5 - Separation of non-stationary natural signals

Summary

Most approaches to the problem of source separation use the assumption of statistical independence. To capture statistical independence higher order statistics are required. In this chapter we will demonstrate how higher order criteria, such as maximum kurtosis, arise naturally from the property of non-stationarity. We will also show that source separation of non-stationary signals can be based entirely on second order statistics of the signals. Natural signals, be they images or time sequences, are for the most part non-stationary. For natural signals therefore we argue that non-stationarity is the fundamental property, from which specific second or higher order separation criteria can be derived. We contrast the linear bases obtained using second order non-stationarity and ICA for the cases of natural images and speech powers. Based on these results we argue that speech powers can in fact be understood as a linear superposition of non-stationary spectro-temporal independent components, while this is not so evident for a spatial basis of images intensities.
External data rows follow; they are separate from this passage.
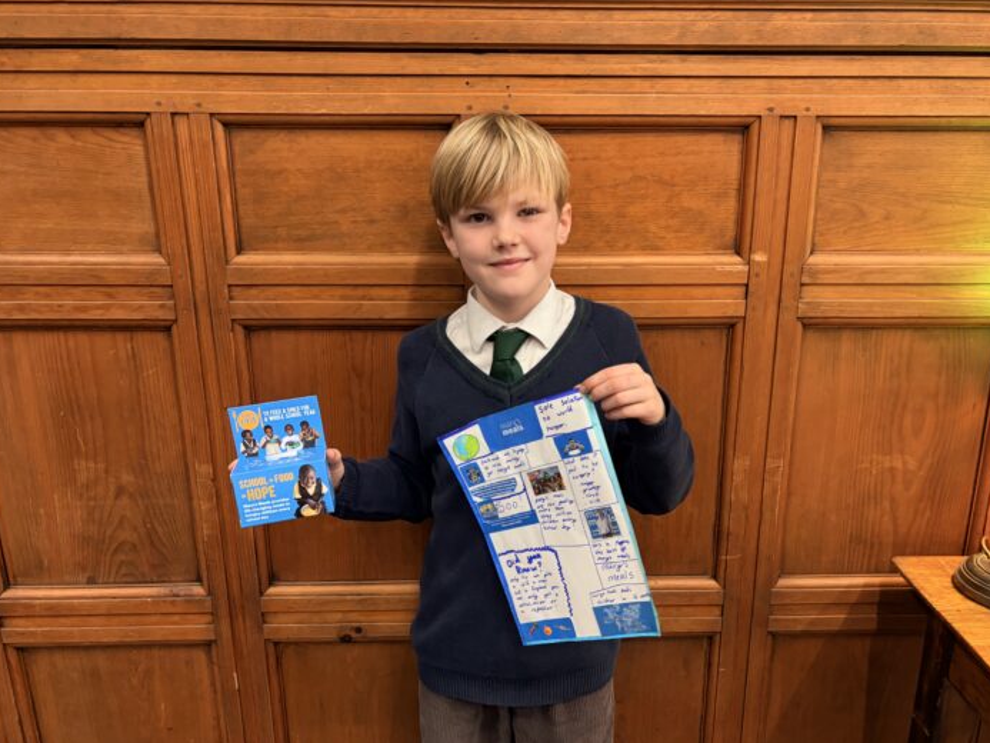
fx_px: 858
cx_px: 539
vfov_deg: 46.7
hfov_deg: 59.9
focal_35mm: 30
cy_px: 412
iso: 200
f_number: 1.6
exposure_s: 1/50
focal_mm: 5.96
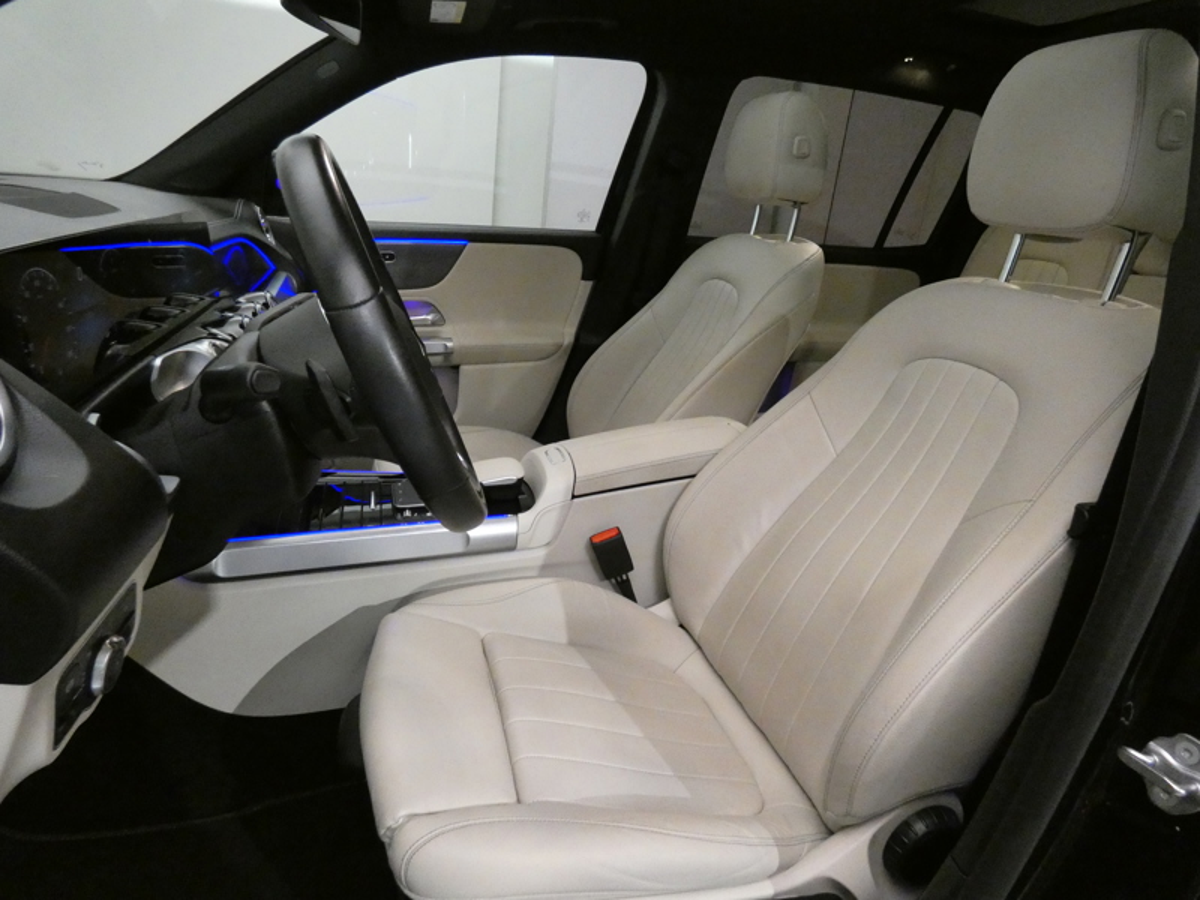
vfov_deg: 66.0
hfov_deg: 81.7
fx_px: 693
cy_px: 450
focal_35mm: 20
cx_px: 600
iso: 1250
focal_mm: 3.6
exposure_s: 1/60
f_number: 2.8
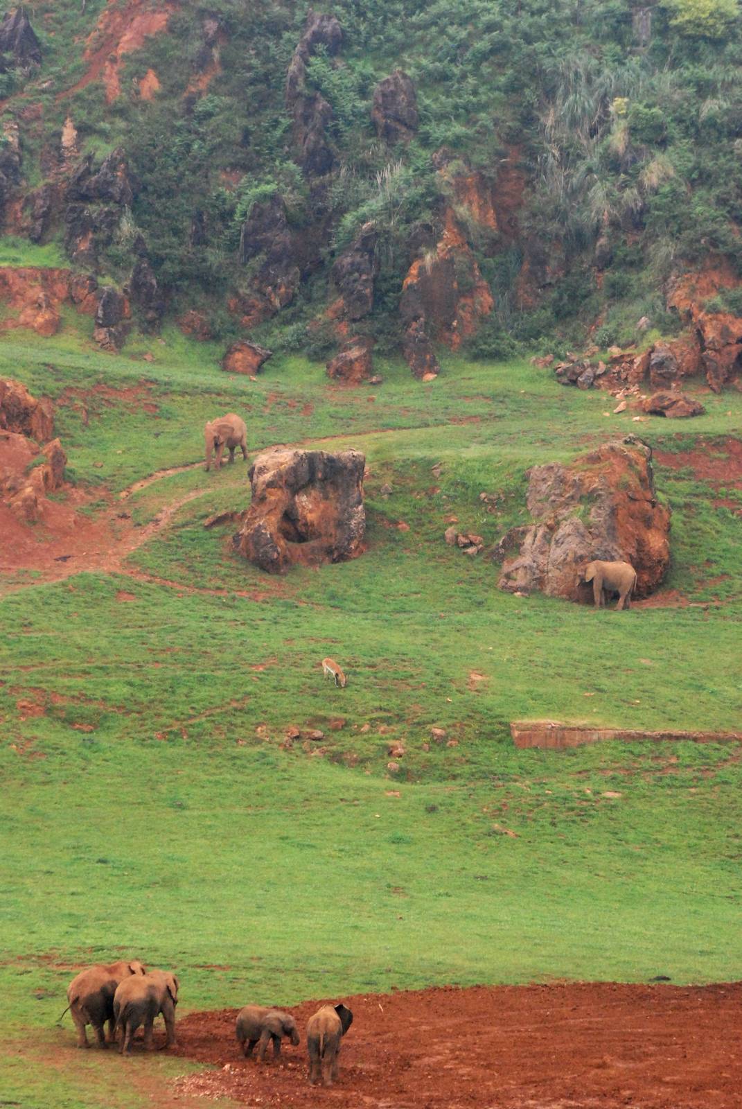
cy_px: 554
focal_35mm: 202
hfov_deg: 6.8
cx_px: 371
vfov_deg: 10.1
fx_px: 6243
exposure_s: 1/800
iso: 1600
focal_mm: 135
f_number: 7.1
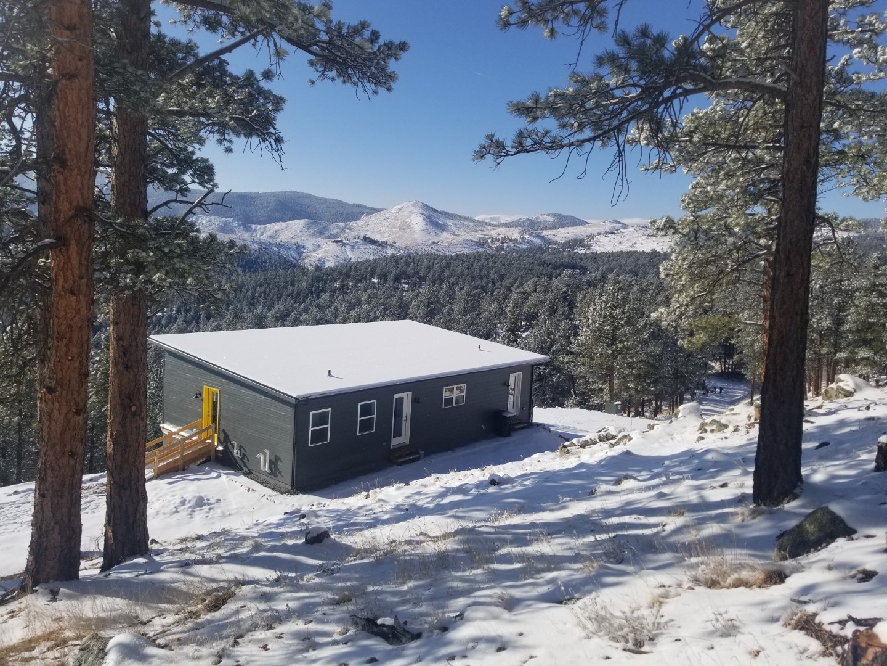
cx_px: 444
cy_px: 333
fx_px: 666
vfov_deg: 53.1
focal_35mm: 26
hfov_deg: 67.3
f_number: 1.7
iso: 50
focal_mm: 4.25
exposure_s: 1/4160
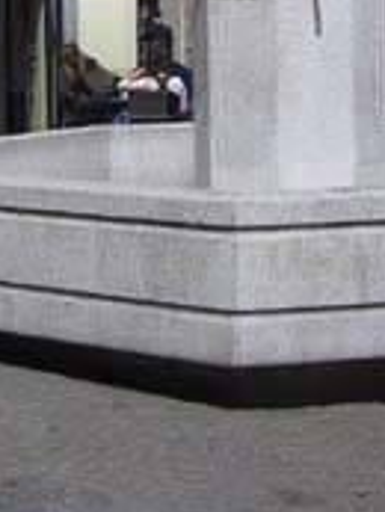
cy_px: -3
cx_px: 130
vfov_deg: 21.0
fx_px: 1333
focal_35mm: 90
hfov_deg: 16.4
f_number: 4.8
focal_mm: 8
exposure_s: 1/640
Finally we demonstrate the practical utility of the second order non-stationarity concept with a separation algorithm for the problem of convolutive source separation. We show its effectiveness on acoustic mixtures in real reverberant environments.

Second and higher order separation criteria in the context of non-stationary signals

Most approaches to source separation have been based on the condition of statistical independence of the constituent signals. Conventionally, higher order statistics are required to capture statistical independence. In fact if the source signals are identically and independently distributed (i.i.d.) samples of a stationary distribution second order statistics are not sufficient for Separation. Fortunately, natural signals are often not stationary, or independently distributed.